### TASK DESCRIPTION
Return each line from the items below that contains the string "tangentPropagation". Case counts.

### DATA FOR THIS TASK
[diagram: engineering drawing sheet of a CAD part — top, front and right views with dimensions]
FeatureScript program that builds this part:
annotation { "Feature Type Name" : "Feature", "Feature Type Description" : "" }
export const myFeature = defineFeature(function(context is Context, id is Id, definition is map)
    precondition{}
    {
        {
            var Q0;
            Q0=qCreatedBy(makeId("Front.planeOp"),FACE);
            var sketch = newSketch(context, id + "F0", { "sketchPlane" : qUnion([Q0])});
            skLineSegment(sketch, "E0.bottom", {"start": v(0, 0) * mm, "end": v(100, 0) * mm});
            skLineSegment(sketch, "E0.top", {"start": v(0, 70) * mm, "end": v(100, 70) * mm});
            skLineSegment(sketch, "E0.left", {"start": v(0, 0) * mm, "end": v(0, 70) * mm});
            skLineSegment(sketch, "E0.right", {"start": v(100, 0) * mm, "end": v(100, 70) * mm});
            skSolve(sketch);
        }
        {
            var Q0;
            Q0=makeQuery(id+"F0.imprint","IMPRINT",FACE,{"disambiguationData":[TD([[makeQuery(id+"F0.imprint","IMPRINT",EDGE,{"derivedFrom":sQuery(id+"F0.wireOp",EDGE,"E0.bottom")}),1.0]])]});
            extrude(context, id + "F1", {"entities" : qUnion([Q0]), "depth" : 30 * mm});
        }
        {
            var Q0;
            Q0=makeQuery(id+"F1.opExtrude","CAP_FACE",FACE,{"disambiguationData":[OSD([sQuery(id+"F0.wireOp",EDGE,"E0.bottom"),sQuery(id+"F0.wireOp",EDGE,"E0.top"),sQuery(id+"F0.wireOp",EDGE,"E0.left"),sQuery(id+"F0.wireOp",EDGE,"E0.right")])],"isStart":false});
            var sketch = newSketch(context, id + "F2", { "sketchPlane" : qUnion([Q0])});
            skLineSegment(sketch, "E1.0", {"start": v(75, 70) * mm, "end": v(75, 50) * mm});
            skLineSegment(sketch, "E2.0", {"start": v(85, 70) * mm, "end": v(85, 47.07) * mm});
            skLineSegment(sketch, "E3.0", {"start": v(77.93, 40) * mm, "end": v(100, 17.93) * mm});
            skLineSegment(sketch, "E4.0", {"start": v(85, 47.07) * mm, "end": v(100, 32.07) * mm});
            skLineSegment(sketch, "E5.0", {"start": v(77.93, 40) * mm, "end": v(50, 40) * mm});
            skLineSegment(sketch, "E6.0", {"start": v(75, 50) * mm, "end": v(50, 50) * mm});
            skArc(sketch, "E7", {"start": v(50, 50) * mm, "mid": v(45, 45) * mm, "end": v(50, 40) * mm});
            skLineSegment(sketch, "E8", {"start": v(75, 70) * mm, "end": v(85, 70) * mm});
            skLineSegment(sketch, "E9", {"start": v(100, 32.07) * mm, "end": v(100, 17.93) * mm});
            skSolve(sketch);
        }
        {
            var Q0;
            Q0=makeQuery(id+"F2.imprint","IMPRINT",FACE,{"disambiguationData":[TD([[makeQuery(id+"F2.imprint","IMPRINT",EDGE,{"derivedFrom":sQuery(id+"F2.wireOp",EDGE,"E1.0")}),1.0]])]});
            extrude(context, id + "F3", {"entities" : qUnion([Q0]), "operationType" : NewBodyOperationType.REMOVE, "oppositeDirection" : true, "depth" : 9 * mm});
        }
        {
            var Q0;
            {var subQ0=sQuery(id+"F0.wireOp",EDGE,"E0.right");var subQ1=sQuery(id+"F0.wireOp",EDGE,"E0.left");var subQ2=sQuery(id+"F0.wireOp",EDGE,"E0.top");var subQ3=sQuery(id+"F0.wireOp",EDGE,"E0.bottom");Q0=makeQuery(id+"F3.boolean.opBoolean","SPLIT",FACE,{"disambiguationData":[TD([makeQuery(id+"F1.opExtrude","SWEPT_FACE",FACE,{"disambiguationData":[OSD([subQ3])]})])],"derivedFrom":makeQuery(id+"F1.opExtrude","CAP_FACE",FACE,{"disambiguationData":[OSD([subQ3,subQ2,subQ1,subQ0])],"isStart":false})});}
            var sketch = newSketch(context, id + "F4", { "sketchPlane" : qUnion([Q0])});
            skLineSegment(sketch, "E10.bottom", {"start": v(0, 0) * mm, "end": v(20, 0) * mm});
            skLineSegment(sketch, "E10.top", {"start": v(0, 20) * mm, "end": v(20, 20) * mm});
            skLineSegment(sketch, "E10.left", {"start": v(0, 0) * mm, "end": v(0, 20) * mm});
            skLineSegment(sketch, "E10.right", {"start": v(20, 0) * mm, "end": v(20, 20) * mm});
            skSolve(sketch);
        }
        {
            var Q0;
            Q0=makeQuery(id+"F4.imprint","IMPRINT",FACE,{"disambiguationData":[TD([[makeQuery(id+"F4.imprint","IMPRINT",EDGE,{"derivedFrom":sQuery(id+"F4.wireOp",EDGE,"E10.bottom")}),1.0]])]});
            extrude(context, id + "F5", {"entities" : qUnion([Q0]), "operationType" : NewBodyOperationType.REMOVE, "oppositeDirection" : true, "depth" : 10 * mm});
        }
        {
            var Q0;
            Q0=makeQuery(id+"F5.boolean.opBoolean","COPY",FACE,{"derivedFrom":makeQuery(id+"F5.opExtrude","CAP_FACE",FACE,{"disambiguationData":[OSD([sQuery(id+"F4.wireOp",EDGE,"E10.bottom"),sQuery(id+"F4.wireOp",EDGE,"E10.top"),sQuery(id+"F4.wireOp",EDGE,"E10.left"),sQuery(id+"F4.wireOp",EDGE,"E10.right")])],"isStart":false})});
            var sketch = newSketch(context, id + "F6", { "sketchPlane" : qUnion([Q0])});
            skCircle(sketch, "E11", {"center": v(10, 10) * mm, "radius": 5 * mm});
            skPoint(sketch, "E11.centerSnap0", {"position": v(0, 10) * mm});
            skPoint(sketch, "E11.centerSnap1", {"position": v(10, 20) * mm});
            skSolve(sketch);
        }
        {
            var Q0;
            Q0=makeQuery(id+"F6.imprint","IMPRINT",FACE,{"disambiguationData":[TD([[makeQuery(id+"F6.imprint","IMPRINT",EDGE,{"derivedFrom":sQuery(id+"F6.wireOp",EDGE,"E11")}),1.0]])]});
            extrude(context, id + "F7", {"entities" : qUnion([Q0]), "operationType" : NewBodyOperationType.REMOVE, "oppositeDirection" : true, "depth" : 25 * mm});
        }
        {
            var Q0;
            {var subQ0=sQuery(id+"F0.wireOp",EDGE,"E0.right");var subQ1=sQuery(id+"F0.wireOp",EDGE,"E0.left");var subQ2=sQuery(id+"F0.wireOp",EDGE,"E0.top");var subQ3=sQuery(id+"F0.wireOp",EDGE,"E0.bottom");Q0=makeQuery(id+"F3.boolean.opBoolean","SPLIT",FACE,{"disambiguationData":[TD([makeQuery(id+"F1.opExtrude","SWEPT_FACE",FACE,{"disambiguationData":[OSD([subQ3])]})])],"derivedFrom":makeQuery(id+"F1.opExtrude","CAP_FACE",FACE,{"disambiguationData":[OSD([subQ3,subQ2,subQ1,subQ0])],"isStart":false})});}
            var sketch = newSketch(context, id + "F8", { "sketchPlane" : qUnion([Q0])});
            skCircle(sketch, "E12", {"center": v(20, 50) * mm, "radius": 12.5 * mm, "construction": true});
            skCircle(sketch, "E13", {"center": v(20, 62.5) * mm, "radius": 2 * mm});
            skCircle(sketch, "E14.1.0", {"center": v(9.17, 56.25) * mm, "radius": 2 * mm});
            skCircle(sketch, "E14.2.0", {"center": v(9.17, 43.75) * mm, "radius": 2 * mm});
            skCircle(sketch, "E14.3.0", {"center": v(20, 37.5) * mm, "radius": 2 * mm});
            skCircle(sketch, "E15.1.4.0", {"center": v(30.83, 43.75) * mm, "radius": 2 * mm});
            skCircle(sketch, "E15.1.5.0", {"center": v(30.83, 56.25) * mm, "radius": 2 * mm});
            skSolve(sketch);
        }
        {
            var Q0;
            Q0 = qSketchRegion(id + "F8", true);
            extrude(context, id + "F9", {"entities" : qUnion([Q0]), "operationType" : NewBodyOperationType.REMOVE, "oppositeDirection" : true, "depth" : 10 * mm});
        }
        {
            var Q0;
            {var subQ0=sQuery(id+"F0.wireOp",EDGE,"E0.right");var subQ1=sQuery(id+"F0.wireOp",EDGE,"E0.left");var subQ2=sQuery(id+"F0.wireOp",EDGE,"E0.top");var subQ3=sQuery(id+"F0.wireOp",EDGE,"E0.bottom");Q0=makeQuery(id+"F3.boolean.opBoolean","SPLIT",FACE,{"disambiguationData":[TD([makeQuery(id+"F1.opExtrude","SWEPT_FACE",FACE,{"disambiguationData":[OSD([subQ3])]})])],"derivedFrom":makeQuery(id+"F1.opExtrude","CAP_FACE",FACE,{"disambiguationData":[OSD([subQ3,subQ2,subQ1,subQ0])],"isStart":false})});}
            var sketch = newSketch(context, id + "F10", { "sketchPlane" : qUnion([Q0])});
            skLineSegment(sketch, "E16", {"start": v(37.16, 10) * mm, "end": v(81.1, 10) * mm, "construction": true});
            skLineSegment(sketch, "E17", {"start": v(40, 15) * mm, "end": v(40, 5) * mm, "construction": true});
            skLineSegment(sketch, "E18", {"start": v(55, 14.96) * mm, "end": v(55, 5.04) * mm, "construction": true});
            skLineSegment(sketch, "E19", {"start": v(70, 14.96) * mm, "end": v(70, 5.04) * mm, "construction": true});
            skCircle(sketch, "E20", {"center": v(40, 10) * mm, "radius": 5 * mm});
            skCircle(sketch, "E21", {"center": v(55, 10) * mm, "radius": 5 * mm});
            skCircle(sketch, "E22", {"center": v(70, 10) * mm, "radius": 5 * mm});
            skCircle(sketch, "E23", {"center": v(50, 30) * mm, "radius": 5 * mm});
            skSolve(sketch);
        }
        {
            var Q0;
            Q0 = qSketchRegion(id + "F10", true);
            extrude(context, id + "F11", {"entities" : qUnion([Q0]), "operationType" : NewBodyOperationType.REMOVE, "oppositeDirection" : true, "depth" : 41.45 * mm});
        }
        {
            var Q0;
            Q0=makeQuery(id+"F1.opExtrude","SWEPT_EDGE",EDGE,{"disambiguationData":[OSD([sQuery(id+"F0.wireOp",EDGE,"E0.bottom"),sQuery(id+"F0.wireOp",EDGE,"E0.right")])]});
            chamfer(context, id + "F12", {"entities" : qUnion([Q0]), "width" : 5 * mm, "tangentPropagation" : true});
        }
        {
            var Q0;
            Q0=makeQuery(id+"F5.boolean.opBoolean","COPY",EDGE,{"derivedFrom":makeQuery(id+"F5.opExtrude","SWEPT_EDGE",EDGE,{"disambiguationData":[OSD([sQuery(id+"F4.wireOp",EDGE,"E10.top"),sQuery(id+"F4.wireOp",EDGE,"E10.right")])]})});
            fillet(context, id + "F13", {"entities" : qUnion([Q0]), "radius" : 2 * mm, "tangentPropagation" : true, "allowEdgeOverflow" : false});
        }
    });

### RESULT
            chamfer(context, id + "F12", {"entities" : qUnion([Q0]), "width" : 5 * mm, "tangentPropagation" : true});
            fillet(context, id + "F13", {"entities" : qUnion([Q0]), "radius" : 2 * mm, "tangentPropagation" : true, "allowEdgeOverflow" : false});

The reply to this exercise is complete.